▸ **TEXTO EXTRAÍDO**:
══════
La cuestión catalana ha polarizado a buena parte del país sin salir de los barrios. El distanciamiento abismal, larvado desde hace años, emergió del todo en los días previos al 1-0, y desde el pasado domingo especialmente. Pocas conquistas satisfacen a los fanáticos de cada rincón como identificar a los enemigos, como poner la tacha, como autoafirmarse, aunque sea con noticias falsas o sesgadas. Mal asunto si figuras públicas como Rafael Hernando o Bernat Dedéu ganan predicamento. Vociferar y fortificarse en las propias conviciones, sin escuchar ni un poco las palabras del otro, son los catalizadores de estos  días convulsos, donde se tambalean derechos fundamentales, principios y valores. Abunda eso que Jardiel Poncela había advertido: todos los hombres y mujeres que no tienen nada importante que decir hablan a gritos.

En las redes sociales hay enfados todo el tiempo, se odia más deprisa, se reparten bufandas y banderas, pero, lo que es peor, se azuza una confrontación irresponsable, cuyo vaso comunicante es la calle. El acoso a policías, guardias civiles y periodistas. El vomitivo hostigamiento a los hijos de los agentes en algunos colegios. Las llamadas a señalar al discrepante. Los cantos de infausto pasado en manifestaciones recalcitrantes. La lógica del “a por ellos”. Perder la paz social en una sociedad avanzada, talentosa y bastante plural es ahora nuestro peligro principal. Reaccionemos a tiempo porque la consecuencia indeseable de toda esta sinrazón da mucho miedo.

Estos días siento cierto temor a las reacciones en Twitter y Facebook, donde por costumbre el contexto es escaso y las opiniones, ante la duda, malinterpretadas. Llevo una temporada intentando reducir la exposición en ese mundo virtual, pero el clima actual, tan exasperante y cainita, no sé por qué pero me disuade. No entiendo por qué la valoración puntual de un hecho -que ni te representa ni ha de encasillarte- es sancionada al momento por los correligionarios de uno y otro lado. Entre el referéndum fraudulento, la subversión del orden constitucional, el atropello a los derechos de la otra mitad de parlamentarios y ciudadanos de Cataluña, y la falta de altura política del Gobierno y al exceso de porras de un caótico dispositivo policial (hasta la Unión Europea más deshumanizada e insensible ha amonestado el uso de la violencia), ¿por qué atrincherarse en el medio se censura como una traición?

Hoy el insulto más socorrido no se arroja de un extremo al contrario: es llamar equidistante. Esa férrea apreciación en contra del matiz, la crítica y el gris es la única coincidencia de los rivales antagonistas. Esa posición tan denostada estos días pero tan imprescindible -para observar hay pocas más idóneas-, si todavía pretendemos una solución que cauterice las heridas y ayude a reconciliar. Hoy el politólogo Pablo Simón ha subrayado en Hoy por Hoy, de la Cadena Ser, una necesidad urgente: eleminar la retórica de los bandos, templar la temperatura y perseguir una solución cívica, pacífica y consensuada. Tenemos un problema cuando los discursos más clarividentes son de los futbolistas. Lo que descorazona es que se haya contagiado al ámbito sociopolítico la dialéctica habitual de los Madrid-Barça.
══════
▸ **ACTIVIDADES**:
[1] Transcribe del texto sobre la cuestión catalana el tramo que va desde "Hoy el insulto" hasta "de los Madrid-Barça.".
[2] Según el texto sobre la cuestión catalana, ¿cuál es hoy el insulto más socorrido?

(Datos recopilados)
══════
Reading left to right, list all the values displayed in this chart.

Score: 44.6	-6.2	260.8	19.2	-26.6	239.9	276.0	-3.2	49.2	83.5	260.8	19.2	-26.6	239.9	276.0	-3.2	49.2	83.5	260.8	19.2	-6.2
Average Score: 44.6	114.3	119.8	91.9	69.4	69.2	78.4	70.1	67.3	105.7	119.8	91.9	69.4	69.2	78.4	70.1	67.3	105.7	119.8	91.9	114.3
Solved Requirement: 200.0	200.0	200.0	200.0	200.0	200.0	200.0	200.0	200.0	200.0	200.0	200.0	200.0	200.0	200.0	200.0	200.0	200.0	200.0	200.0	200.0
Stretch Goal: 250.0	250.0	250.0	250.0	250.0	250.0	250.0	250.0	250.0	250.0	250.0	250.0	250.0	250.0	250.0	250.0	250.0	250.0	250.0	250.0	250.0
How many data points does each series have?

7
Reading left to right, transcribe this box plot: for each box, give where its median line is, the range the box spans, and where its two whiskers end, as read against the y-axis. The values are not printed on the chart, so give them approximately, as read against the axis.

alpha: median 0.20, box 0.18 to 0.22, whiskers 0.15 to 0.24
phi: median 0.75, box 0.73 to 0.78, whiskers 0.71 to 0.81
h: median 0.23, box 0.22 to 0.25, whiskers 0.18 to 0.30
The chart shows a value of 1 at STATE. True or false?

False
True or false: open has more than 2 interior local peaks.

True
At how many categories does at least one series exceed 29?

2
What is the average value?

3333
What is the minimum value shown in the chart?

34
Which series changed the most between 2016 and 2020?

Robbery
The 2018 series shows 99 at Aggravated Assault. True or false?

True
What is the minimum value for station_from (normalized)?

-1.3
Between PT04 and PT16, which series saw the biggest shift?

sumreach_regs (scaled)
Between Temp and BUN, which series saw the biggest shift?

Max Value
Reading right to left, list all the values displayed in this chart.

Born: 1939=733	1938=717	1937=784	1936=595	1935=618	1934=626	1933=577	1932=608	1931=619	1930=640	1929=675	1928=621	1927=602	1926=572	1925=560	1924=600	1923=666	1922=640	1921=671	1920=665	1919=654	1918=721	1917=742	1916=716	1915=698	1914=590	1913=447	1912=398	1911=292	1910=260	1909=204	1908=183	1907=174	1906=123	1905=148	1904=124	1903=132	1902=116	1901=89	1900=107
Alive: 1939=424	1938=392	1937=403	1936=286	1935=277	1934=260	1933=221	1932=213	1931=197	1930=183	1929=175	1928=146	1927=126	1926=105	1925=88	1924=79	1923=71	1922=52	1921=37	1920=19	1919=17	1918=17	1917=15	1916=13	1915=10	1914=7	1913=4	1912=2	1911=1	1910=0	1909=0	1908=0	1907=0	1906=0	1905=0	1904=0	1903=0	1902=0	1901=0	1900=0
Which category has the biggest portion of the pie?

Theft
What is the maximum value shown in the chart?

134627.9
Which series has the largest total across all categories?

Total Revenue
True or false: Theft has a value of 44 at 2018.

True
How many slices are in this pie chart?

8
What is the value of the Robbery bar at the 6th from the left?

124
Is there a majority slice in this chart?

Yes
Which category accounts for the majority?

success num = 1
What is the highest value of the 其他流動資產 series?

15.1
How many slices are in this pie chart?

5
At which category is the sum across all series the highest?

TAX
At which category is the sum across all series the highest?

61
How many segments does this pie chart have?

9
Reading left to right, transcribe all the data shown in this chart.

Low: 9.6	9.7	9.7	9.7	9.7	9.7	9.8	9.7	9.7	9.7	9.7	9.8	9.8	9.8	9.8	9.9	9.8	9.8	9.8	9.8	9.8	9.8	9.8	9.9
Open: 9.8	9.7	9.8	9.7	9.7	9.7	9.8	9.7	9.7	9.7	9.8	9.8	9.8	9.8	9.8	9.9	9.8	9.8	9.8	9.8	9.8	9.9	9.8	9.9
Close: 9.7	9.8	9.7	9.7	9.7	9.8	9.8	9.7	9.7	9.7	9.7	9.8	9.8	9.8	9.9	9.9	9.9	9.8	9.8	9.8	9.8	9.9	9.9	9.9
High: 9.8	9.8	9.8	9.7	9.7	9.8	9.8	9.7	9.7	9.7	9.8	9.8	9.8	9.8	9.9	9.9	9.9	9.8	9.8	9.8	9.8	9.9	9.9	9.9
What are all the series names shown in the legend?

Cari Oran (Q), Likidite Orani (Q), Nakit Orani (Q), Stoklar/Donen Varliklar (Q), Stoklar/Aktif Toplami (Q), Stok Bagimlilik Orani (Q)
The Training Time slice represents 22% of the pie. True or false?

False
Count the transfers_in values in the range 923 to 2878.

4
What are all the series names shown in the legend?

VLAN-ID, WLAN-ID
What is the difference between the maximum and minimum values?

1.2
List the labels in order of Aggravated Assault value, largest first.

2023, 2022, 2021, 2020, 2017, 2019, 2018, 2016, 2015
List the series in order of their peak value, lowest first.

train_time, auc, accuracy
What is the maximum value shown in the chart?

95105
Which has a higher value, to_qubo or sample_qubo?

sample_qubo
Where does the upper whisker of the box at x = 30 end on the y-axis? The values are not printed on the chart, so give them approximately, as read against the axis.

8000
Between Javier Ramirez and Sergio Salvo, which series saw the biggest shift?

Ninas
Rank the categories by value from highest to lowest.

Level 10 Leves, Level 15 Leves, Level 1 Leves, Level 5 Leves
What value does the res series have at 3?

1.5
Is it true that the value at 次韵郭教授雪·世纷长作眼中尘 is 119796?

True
══════
▸ **RESPUESTAS POR ORDEN**:
[1]
Hoy el insulto más socorrido no se arroja de un extremo al contrario: es llamar equidistante. Esa férrea apreciación en contra del matiz, la crítica y el gris es la única coincidencia de los rivales antagonistas. Esa posición tan denostada estos días pero tan imprescindible -para observar hay pocas más idóneas-, si todavía pretendemos una solución que cauterice las heridas y ayude a reconciliar. Hoy el politólogo Pablo Simón ha subrayado en Hoy por Hoy, de la Cadena Ser, una necesidad urgente: eleminar la retórica de los bandos, templar la temperatura y perseguir una solución cívica, pacífica y consensuada. Tenemos un problema cuando los discursos más clarividentes son de los futbolistas. Lo que descorazona es que se haya contagiado al ámbito sociopolítico la dialéctica habitual de los Madrid-Barça.

[2] Llamar a alguien equidistante.